Sure, the Rock Center is such a star property that even GlobalCapital's owners (then Euromoney Institutional Investor, today Delinian) opted to relocate their journalists to one of the offices there back in 2022. But still, the deal will set the tone of the SASB market moving forward.
Getting such a massive $3.23bn deal over the line, not to mention garnering over $8bn of demand for the $1.8bn senior tranche alone, is a stark contrast to the dark days of last summer and fall -- when the CMBS market was hardly functioning, and office scares dominated headlines.
Today, SASB CMBS is more than just functioning. It's running like a well-oiled machine.
It is quite remarkable for a deal of the Rock Center's size to achieve such oversubscription.
Furthermore, the deal got done even before the Fed's rate-cutting cycle has begun in earnest, with promises of more to come.
That shows there is still plenty in store for the CMBS market as rates go lower.
Transaction activity will pick up, and valuations will also rise, giving confidence to both borrowers and CMBS investors.

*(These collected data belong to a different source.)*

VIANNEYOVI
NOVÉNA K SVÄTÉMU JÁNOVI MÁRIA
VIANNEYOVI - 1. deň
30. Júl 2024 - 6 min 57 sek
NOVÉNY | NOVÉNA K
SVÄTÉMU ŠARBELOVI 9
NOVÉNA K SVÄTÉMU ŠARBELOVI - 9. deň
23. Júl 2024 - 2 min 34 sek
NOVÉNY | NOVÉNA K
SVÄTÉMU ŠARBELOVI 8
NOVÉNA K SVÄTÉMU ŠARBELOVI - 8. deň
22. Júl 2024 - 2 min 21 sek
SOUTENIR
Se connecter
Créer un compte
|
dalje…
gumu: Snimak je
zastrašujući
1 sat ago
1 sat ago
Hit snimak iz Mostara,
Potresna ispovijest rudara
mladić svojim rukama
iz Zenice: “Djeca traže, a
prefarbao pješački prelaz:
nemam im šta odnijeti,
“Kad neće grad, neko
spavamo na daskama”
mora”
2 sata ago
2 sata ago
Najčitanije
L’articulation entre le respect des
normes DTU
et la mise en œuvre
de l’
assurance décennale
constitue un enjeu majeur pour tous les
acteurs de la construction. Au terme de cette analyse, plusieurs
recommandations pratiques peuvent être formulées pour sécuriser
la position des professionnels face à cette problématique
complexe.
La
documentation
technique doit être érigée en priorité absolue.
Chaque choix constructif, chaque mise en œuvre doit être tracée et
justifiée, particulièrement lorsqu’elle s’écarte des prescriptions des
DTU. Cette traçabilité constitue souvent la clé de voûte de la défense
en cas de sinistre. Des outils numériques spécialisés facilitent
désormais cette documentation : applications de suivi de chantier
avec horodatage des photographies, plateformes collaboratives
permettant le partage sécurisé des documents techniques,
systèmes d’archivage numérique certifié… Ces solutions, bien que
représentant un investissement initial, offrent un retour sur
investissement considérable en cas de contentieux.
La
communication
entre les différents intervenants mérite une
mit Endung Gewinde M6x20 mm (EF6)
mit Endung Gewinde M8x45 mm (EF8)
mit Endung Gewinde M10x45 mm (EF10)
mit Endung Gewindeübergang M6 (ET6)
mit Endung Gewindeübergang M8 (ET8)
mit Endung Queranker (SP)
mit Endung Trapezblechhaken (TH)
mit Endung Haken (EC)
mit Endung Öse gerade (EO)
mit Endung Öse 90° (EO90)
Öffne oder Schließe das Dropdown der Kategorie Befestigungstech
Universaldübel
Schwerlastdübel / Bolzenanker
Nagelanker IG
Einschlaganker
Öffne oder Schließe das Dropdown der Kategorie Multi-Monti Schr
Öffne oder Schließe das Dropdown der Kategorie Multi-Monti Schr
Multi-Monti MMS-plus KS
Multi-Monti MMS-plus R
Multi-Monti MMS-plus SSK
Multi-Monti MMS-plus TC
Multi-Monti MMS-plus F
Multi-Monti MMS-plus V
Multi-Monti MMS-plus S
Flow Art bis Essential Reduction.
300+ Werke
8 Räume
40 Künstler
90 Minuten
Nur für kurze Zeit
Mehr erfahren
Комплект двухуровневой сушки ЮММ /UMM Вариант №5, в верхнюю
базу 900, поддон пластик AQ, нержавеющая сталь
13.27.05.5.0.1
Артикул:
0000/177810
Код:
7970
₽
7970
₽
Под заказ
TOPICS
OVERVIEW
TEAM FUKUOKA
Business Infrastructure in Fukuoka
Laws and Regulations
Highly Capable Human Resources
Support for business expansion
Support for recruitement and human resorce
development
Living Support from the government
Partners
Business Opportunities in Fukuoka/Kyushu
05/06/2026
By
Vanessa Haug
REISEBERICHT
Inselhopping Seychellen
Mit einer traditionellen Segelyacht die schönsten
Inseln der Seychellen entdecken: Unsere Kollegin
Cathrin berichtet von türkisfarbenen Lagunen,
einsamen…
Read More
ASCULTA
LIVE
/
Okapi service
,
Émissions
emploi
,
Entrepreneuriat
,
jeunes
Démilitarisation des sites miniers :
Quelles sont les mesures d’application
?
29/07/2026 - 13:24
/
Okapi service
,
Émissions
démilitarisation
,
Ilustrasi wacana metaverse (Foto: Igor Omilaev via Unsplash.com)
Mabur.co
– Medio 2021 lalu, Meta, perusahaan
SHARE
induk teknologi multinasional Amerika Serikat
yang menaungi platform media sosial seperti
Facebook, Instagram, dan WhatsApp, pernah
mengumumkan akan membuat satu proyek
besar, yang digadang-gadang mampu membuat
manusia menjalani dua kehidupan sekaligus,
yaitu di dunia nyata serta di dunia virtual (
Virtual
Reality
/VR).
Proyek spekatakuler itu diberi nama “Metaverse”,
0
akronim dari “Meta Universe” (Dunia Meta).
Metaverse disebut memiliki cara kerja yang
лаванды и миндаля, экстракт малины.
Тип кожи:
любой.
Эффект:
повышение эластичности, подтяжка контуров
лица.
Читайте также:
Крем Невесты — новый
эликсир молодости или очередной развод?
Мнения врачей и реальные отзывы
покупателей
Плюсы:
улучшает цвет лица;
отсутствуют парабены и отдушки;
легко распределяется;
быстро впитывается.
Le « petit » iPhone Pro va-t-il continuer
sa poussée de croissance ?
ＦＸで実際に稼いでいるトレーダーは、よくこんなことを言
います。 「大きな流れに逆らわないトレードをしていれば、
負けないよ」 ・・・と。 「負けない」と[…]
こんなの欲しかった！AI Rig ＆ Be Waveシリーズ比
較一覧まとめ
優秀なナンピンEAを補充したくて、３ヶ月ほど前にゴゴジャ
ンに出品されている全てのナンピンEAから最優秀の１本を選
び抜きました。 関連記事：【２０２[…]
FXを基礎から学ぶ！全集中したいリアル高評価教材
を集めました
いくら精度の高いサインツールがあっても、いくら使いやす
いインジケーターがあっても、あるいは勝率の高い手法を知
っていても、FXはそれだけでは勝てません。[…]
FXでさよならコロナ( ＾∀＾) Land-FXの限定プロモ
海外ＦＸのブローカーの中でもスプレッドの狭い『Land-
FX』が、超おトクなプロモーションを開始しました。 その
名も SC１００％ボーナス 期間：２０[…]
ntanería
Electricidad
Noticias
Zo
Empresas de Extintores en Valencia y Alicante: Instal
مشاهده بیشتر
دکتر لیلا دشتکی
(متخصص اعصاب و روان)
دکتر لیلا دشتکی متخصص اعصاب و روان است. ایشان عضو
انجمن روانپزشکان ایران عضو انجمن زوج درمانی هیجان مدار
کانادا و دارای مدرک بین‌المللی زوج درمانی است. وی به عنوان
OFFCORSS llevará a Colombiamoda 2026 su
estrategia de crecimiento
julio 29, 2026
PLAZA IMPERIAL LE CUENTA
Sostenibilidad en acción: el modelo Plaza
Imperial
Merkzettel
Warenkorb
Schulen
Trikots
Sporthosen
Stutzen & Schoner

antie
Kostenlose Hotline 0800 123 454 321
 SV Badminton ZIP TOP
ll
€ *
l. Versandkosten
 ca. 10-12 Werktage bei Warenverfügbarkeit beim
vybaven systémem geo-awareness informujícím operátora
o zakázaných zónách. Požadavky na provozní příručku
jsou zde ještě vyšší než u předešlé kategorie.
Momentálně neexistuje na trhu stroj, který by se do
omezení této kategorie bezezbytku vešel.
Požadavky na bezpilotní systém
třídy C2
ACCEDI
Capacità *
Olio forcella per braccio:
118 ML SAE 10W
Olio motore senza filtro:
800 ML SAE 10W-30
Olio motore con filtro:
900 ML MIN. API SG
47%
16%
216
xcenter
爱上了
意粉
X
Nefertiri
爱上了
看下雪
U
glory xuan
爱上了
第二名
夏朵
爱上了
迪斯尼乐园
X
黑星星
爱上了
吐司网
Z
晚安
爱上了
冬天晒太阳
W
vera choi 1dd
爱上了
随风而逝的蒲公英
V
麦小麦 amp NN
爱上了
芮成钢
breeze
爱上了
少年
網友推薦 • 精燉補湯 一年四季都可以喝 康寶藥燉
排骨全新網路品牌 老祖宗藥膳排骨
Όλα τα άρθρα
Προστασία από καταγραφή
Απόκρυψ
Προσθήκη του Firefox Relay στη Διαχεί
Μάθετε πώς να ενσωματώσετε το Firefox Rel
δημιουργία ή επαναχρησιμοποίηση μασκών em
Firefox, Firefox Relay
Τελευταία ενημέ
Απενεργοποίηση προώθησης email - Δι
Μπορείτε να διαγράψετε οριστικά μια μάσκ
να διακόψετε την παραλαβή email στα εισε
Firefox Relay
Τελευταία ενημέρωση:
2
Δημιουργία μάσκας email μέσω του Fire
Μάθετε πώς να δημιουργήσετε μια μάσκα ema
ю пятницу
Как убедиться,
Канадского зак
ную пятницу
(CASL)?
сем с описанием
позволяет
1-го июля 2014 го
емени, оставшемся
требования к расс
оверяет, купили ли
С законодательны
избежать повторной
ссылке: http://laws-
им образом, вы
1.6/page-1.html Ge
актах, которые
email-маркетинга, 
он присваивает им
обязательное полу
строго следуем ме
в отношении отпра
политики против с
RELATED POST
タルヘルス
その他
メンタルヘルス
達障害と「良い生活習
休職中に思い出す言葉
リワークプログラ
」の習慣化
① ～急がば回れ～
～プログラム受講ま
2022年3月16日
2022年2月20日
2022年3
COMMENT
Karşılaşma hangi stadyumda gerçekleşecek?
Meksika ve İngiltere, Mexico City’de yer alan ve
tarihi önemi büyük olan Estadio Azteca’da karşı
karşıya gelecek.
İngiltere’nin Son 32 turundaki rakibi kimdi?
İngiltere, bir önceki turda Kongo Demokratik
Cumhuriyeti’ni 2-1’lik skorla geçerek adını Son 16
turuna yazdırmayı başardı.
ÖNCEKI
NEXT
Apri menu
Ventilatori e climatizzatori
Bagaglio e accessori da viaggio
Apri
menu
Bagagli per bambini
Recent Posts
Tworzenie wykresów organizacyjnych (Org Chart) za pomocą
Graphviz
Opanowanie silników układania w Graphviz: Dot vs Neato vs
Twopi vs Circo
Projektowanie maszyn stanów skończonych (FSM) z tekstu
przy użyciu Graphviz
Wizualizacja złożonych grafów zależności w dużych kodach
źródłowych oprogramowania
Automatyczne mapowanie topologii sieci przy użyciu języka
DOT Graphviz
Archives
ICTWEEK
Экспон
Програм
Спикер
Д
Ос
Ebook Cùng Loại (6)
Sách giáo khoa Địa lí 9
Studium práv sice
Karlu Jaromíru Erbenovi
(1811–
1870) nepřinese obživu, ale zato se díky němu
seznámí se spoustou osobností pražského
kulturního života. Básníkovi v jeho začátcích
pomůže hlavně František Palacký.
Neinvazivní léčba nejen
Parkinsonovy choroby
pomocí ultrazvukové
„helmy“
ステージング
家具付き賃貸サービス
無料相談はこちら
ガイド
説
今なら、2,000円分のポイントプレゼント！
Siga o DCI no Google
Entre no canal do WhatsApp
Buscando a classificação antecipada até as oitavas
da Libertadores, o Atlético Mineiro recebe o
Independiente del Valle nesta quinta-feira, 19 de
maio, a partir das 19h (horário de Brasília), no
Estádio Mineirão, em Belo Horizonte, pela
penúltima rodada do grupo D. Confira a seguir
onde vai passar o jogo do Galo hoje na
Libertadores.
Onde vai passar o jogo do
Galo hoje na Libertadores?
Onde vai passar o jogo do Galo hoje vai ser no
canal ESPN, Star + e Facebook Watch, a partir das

For investors it is a unique opportunity, too. Expect more buyers flock to CMBS to try and catch up with its returns, as spreads in other securitized and unsecured asset classes look tight.
These drivers of demand factors meet a CMBS market that has plenty of supply to offer, as banks are still cautious about commercial lending.
Taken together, the CMBS market is ready to rip into 2025.